One recent survey found that 51 countries do not have enough urban area to meet a recommended nutritional target of 300 grams per person per day of fresh vegetables. Moreover, it estimated, urban agriculture would require 30 percent of the total urban area of those countries to meet global demand for vegetables. Land tenure issues and urban sprawl could make it hard to free up this much land for food production.
Is urban farming a pipe dream, or can appropriating vacant lots for traditional farming or employing hydroponics make it work?
(Score: 2) by PartTimeZombie on Wednesday February 13 2019, @09:14PM (4 children)
Exactly. Urban farming is an interesting idea, and for some crops might even be more efficient, but there would be lots of local variables and as long as we continue to have reliable transport from the rural areas I'm not sure what problem urban farming is trying to solve.

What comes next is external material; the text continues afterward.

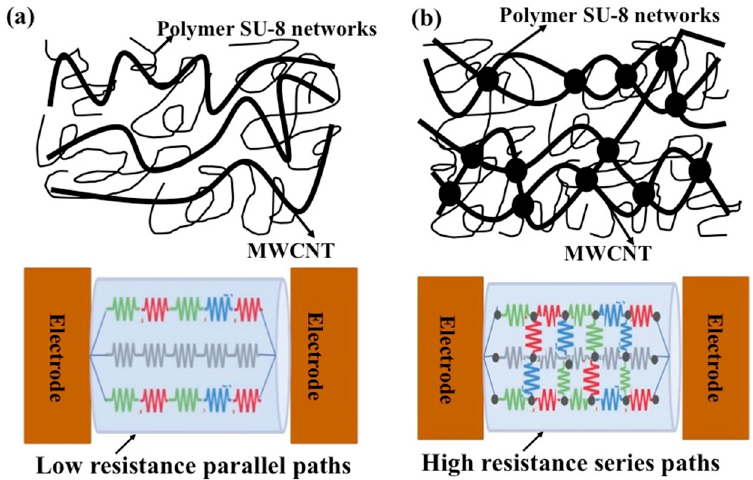
Figure 7. A resistor network model for MWNCT-embedded SU-8 nanofiber co-percolating system: ( a ) Low resistance parallel paths; ( b ) Interconnection of parallel paths leading to high resistance percentage.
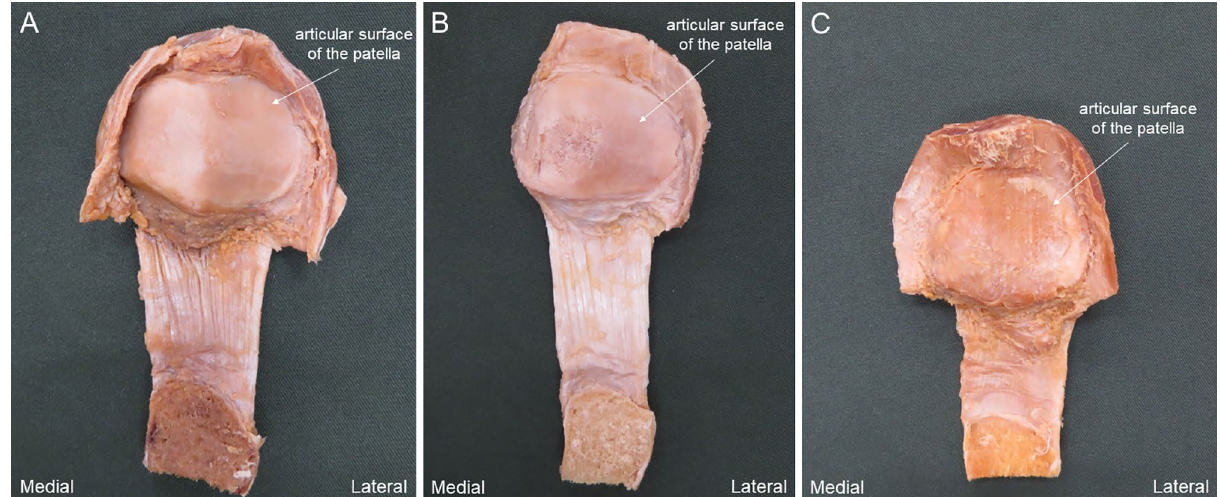
Figure 6. Classification of degenerative grade of the articular surface. ( A ) Grade I: macroscopically intact or only mildly altered. ( B ) Grade II: macroscopically moderately altered (if fissuring or fibrillation is observed). ( C ) Grade III: macroscopically severely altered (if eburnation is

(Score: 0) by Anonymous Coward on Thursday February 14 2019, @12:27AM
Pesticides and fertilizers killing insects and thus threatening the rest of the land animals, man included, could be one.
(Score: 0) by Anonymous Coward on Thursday February 14 2019, @02:35AM (2 children)
The problem it's trying to solve is that city hipsters look down their noses at "country bumpkin" farmers and are desperate to prove that they don't need them. Embarrassingly (for the sneering cityfolk), they depend on the rural farmers much more than the rural farmers depend on them.
(Score: 2) by MichaelDavidCrawford on Thursday February 14 2019, @10:58AM
My father was one such. At three months old, Dad's father and mother packed their pickup with what they could carry, abandoned all their other possessions, then baby daddy, Grandpa, Grandma and the toddler Uncle Herb drove from Santa Cruz California to Grass Valley as Grandpa had heard there was work for carpenters in the gold mines of the Sierra Nevada Mountains.
One day when I was six, two of his friends and fellow officers aboard his ship came to visit us. One said to me, "Your father is very intelligent. You should ask him questions."
Uncle Herb went on to be the VP of Finance for Boswell Cotton Corporation, one of California's largest agribusinesses, perhaps one of the world's biggest actually.
Grandpa Speelmon was from way out in the middle of nowhere in Montana. He hitch-hiked from their to Denver to study at the U of Colorado Medical School, where he paid his way by working part time jobs. During World War II, he was a Captain in the US Army Air Force Medical Corps. When he died by his own hand in 1948, he was the Chief Surgeon at Deaconess Hospital in Spokane Washington.
I've met lots more City Bumpkins than those of the Country.
Yes I Have No Bananas. [gofundme.com]
(Score: 2) by PartTimeZombie on Monday February 18 2019, @12:37AM
Not where I live they don't. The farmers here don't tend to be gap-toothed racist yokel arseholes though.